> _Reading passage_:
Rodolfo Vanoli (born 11 January 1963) is an Italian professional football manager and former player.

Playing career
Vanoli, a defender, started his career with Varese. He then went on to play football professionally, making his Serie A debut in 1985 with Lecce. In 1989 he joined Udinese, playing Serie A and Serie B with the Friuliani. He retired in 2000 after a single season with Swiss club FC Chiasso.

Managerial career
Vanoli started his career as a coach in Switzerland. In 2010 he returned to Italy and took charge at Colligiana. He moved to Pordenone in 2011. Vanoli worked in Slovenia as a manager of Koper and Olimpija Ljubljana.

In 2019, he was appointed head coach of Serie C club Bisceglie, eventually saving them from relegation and being confirmed for the 2019–20 season. He was dismissed on 2 October 2019 due to poor results.

> _Instructions to follow_:
Decide whether each statement agrees with the biography of Rodolfo Vanoli: (a) He made his Serie A debut with Lecce. (b) He spent several seasons at FC Chiasso before retiring. (c) He took charge at Colligiana in 2011. Answer each with yes or no and quote the text's deciding words.

> _Data items_:
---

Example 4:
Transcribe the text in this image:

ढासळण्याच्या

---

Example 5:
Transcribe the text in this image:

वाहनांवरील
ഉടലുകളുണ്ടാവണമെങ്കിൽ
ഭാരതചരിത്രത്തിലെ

> _Task answer_:
(a) Yes: "making his Serie A debut in 1985 with Lecce"
(b) No: "He retired in 2000 after a single season with Swiss club FC Chiasso."
(c) No: "In 2010 he returned to Italy and took charge at Colligiana."